In fact, The Personal History of David Copperfield would make a wonderful double bill with Little Women in that both stories end up with their lead protagonists turning their life story into works of literature and both films almost comment on the endings of their own stories with little fourth wall breaking touches that are humorous and wonderful, culminating with final scenes involving their casts together in harmony that cannot help but make you smile.

As for David Copperfield’s casting, it’s an approach that might make one look at future period dramas with a different eye. It’s the one thing that is very noticeable in Emma. It is a film filled with white people and yet, like Gerwig’s Little Women, it’s the feminist approach to it that works wonders in a modern context. There is always the danger that Emma Woodhouse can be a touch too unlikable and yet there is something classily anti-heroic about her that Autumn De Wilde and screenwriter Eleanor Catton runs with entertainingly.

As an adaptation, it doesn’t rock the boat too much it would seem; it neither reconfigured the narrative in a non-linear way like Gerwig’s approach to Little Women, nor does it aim for the colour-blind casting of Iannucci and David Copperfield, but it’s a mainstream film being given a wide release that has been directed by a woman, with a screenplay by a female writer, based on a work from a female novelist. The script zings, the style of the filmmaking is visually stunning with at least one shot in every scene that looks as if it could be framed in a painting, and in Anya Taylor-Joy we’ve been given one of the best Emma’s on screen.
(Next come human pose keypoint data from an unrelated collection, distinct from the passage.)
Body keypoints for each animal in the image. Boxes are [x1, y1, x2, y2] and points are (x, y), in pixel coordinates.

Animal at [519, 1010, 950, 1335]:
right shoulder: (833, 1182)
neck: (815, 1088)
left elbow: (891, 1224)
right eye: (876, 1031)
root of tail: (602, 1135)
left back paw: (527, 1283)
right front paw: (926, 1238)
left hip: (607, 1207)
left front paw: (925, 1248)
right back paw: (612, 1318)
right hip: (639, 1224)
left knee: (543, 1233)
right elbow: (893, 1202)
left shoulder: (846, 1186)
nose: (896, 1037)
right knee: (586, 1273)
Even other smaller touches feel feminine. The camera clearly ogles Mr Knightley (Johnny Flynn) in what the BBFC describes as ‘brief natural nudity’, and while Emma’s relationship with Knightley is a key component of the story, it’s her friendship with Harriet (Mia Goth) that feels at times like the most important emotional undercurrent for the narrative, and it’s their reconciliation at the end that feels just as important as any declaration of love to male suitors, although there is no denying the chemistry between Joy and Flynn.

As a trio, the three films have managed to appeal to a cross generation of audiences without stepping over the other. Visiting the cinema to watch these three films has seen large audiences, with all three seemingly appealing to young and old alike. It’s what makes them feel simultaneously new and yet, in the best possible way, old fashioned and probably ensures that they are stories that will stay with future generations for a long time to come yet.